Script Development—Earlier Than Realized

The šalit element of the inscription was far from the only notable feature. The authors noted that close analysis of the text shows it to have been written in a rather more developed alphabetic text of the time:

Our inscription makes an important contribution to the understanding of this significant stage in the development of the script in the following ways: (1) It precedes by about a century what are considered the most ancient known instances of the script dated to the 11th century b.c.e.; (2) it was written in a pottery workshop in the Lachish area, far south of Phoenicia, considered by many the place where this script first developed; and (3) the strokes’ varying thicknesses, resulting from a smooth and confident wielding of the stylus, seems to mark the beginning of the “shading” characteristic of Hebrew and Aramaic scripts.

In this latest of Lachish inscriptions, then, we have a remarkable attestation to an even earlier development of the Canaanite/Hebrew/Phoenician script. Not only that, we have a remarkable precedent for the use of this term šalit applied to Joseph, chronologically on the scene during the second millennium b.c.e. Bronze Age.
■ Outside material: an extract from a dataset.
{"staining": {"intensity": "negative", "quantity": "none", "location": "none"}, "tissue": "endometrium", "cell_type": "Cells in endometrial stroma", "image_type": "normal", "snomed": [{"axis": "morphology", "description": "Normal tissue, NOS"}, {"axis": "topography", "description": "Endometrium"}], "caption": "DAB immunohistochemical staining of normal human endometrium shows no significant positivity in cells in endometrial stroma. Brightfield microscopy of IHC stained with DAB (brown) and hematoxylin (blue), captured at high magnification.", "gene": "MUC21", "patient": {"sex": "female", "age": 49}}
But perhaps the early use of this term should not have been a surprise. As we have highlighted before, this biblical figure is alluded to in the text of the third-century b.c.e. Egyptian priest-historian Manetho, in his description of the first of the immigrant Semitic Hyksos rulers from Canaan called Salitis (with the final Greek masculine -is element). This mysterious individual came to Egypt to “gather his corn” and established the dominant Semitic Hyksos dynasty in the north of Egypt (Against Apion 1.14).

“And Joseph gathered corn as the sand of the sea, very much …. And Joseph was the [Šalit] over the land” (Genesis 41:49; 42:6; King James Version).